Yankees officially bring back Rothschild, could bring back Harkey

As expected, Larry Rothschild will indeed return as pitching coach next season. The Yankees made the official announcement earlier this week. It’ll be his eighth year as pitching coach. In more surprising news, King reports “there are indications” Mike Harkey will return as bullpen coach. Huh. Didn’t see that coming.

Harkey, 51, is in his second stint as bullpen coach (2008-13, 2016-17) after spending the 2014-15 seasons as the Diamondbacks pitching coach.
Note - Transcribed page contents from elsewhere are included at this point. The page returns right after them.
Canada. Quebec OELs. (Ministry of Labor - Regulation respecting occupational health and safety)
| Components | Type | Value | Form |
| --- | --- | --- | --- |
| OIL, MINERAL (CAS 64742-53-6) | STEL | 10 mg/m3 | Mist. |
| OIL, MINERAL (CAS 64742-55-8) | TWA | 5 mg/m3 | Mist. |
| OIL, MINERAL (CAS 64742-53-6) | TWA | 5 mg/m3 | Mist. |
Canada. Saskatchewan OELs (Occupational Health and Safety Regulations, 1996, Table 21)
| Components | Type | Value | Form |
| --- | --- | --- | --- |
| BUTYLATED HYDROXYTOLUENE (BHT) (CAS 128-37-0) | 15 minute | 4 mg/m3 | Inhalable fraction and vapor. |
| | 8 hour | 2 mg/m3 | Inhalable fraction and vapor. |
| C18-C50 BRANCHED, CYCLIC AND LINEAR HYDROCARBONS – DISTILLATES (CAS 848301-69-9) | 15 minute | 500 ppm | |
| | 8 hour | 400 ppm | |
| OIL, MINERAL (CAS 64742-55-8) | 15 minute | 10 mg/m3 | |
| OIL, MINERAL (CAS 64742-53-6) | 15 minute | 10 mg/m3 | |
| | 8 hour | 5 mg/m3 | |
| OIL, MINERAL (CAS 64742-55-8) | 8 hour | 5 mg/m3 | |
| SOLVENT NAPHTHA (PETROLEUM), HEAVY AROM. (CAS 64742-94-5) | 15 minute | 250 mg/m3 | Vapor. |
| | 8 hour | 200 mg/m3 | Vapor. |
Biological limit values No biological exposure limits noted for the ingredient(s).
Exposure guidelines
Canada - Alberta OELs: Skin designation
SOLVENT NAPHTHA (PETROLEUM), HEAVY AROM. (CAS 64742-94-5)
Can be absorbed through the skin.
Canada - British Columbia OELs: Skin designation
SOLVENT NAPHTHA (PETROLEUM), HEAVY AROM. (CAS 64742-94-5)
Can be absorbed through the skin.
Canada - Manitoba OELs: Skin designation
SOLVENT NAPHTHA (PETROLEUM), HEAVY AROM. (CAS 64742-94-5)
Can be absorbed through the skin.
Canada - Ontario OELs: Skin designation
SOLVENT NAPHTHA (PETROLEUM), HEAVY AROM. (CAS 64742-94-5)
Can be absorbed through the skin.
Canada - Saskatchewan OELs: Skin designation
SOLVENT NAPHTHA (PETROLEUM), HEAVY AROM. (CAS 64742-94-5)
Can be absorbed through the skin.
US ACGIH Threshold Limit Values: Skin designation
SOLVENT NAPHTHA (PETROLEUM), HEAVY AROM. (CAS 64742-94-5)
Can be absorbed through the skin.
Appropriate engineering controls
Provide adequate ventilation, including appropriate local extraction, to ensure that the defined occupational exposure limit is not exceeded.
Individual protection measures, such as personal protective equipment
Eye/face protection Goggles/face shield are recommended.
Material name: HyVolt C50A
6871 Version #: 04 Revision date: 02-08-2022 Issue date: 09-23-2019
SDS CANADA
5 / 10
He is a Girardi guy. Girardi hired Harkey because they’re very close friends dating back to their playing days. I’ve been assuming he’s as good as gone because of that, but I guess not. Tuns out Rothschild might not be the only coaching staff holdover.

Wednesday Night Open Thread

Earlier today the Yankees introduced Aaron Boone as their new manager at a press conference at Yankee Stadium. The video is above. Boone definitely seemed a little nervous at the podium, but when he met with a smaller group of media later, he was much more comfortable and outgoing. He’s a funny guy. He also talked about being able to pick the brains of all 30 managers over the years while at ESPN. I thought that was interesting. Anyway, the Yankees officially have their new manager. Now it’s on to the rest of the offseason.

Here is an open thread for the night. The Knicks are playing and there’s some college hoops on the schedule too. Talk about those games, the Boone press conference, or anything else here that isn’t religion or politics. Have at it.